第39話 決戦準備


 社長宅の応接間に、自見、大河原取締役、佐藤女史、図師、栗木、本橋順子、が。

 最初、図師は

 「自見さん、私が行ってもいいのでしょうか」

 「社長にご了解を頂いています。貴方は経理に明るい、是非力を貸して下さい」


 社長が

 「皆さん、顧問から皆さんのことを色々お聞きしています。栗木さん、本橋さん、ご足労掛けました。佐藤さん、有難う御座います。図師さん、良くきてくれました」、と労いの言葉を掛けた。


 自見が、

 「社長、先ず佐藤弁護士からM&Aの状況について、ご報告申し上げます」

 佐藤女史は、

 大同警備株価低迷に乗じ、株買い占めの動きがバルザックにあったが、大同警備大株主の古川氏が、各株主にバルザックの野心について回覧を回し、その動きを封じ込めた。従って、各銀行、証券M&A担当者は、大同警備とバルザックの合併は単なる噂だったと。

 次に、遠藤専務秘書大場咲提供のフラッシュメモリーの内容、警備計画書、警備実施要領、配置人員、それに基づく警備料金の見積書ファイル、が、遠藤専務のパソコンからバルザック管理部への送信記録とともに、応接間の壁にプロジェクターで映し出された。

 そして、栗木と本橋順子が夫婦に扮して、K市郊外温泉郷、ホテル瑞鶴での、遠藤専務とバルザック内野副社長が親密に話している様子、そして茶封筒の、“仮名称、中央道高井戸総合ターミナル物流センター受注に関わる戦略とその見込み、見積もり予定価額”、がクローズアップされた。

 おおっと、一同声を出した。そして一瞬静まり返った。誰の目にも、怒りが宿っていた。


 自見が、

 「図師さん、この情報がバルザックに渡ることに依る当社の損失はどれ程になるでしょう」

 「はい、先ず中央道高井戸総合ターミナル物流センターは警備料金で10億は下りません。警備料金は兎も角、その宣伝効果の損失は計り知れません。今後の大同警備成長にそれはボディブローのように効いてきます」と、具体的にグラフで示した。


 自見は

 「社長、時機を見て臨時幹部会を開き、遠藤専務の背信行為を追及するとともに、K市の総合ターミナル物流センター大場管理センター所長のお力を拝借したいと考えます」

 「そうですね、K市総合ターミナル物流センター警備隊の評判は業界でも高く評価されています。今度の中央道高井戸総合ターミナル物流センター受注で、当社に利はあるでしょうが、大場さんの協力があれば鬼に金棒です」

 「顧問、早速大場さんに連絡お願いします。大河原取締役もお願いします」

 「社長、実は大場さんに、此処に来て頂いています」

 「顧問」、と社長は呆れたように自見を見た。

 

 大場管理センター所長を加え、

 「社長、中央道高井戸総合ターミナル物流センターの情報が漏れたことは、返って好都合となりました」と、大河原取締役が

 自見も

 「そうです、バルザックは、遠藤専務の行動を我々が探っているとは、夢にも思っていないでしょう」

 「大場所長さん、受注に関し、警備先が尤も注目する事項はなんでしょうか」、と、社長。

 「社長の前で僭越ですが、警備を依頼する我々にとって、それは警備の質です。
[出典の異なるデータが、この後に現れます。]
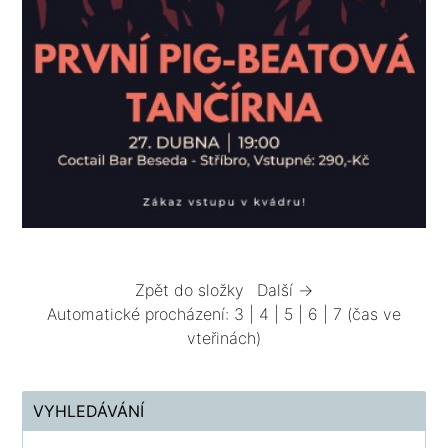
Zpět do složky
Další →
Automatické procházení:
3
|
4
|
5
|
6
|
7
(čas ve
vteřinách)
VYHLEDÁVÁNÍ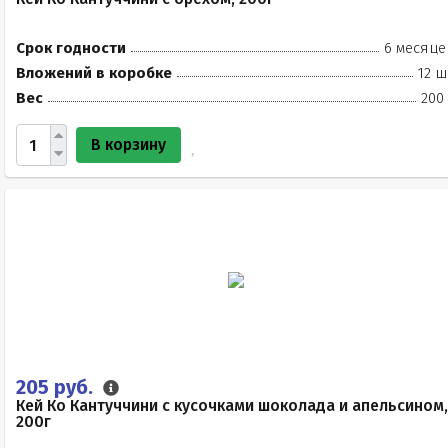
Срок годности
6 месяце
Вложений в коробке
12 ш
Вес
200
В корзину
205 руб.
Кей Ко Кантуччини с кусочками шоколада и апельсином,
200г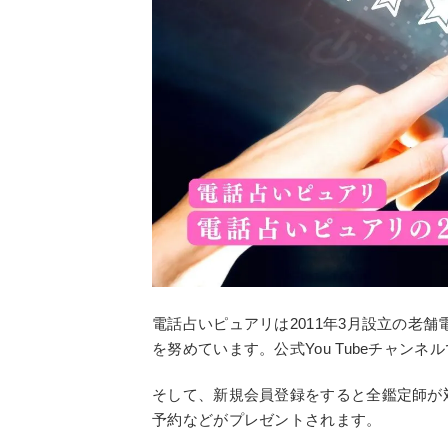
電話占いピュアリは2011年3月設立の老
を努めています。公式You Tubeチャン
そして、新規会員登録をすると全鑑定師が対
予約などがプレゼントされます。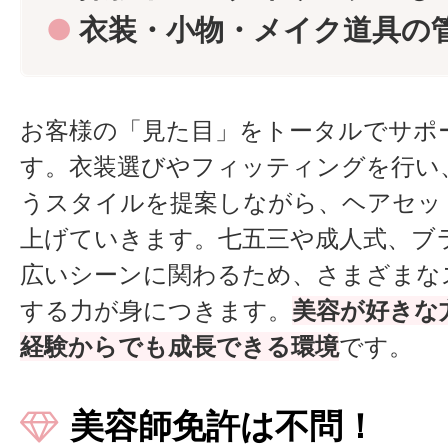
●
衣装・小物・メイク道具の
お客様の「見た目」をトータルでサポ
す。衣装選びやフィッティングを行い
うスタイルを提案しながら、ヘアセッ
上げていきます。七五三や成人式、ブ
広いシーンに関わるため、さまざまな
する力が身につきます。
美容が好きな
経験からでも成長できる環境
です。
美容師免許は不問！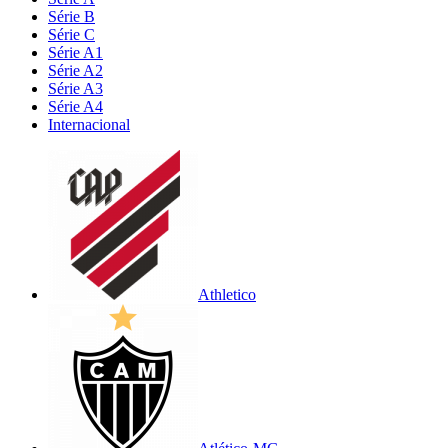
Série B
Série C
Série A1
Série A2
Série A3
Série A4
Internacional
Athletico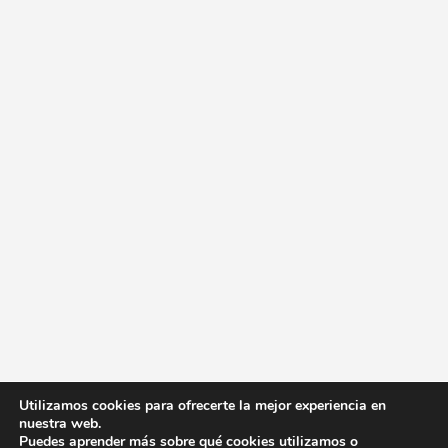
Utilizamos cookies para ofrecerte la mejor experiencia en
nuestra web.
Puedes aprender más sobre qué cookies utilizamos o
平たく言えば警備員さんの高い目的意識です。常に安全、安心に最大の注意を払って頂ける警備の方が居てこそ、私達も業務に専念出来ます」

 そして、現K市総合ターミナル物流センター警備隊の質の高さは、他警備会社の比ではない。これは中央道高井戸総合ターミナル物流センターを受注するに有利となるでしょう。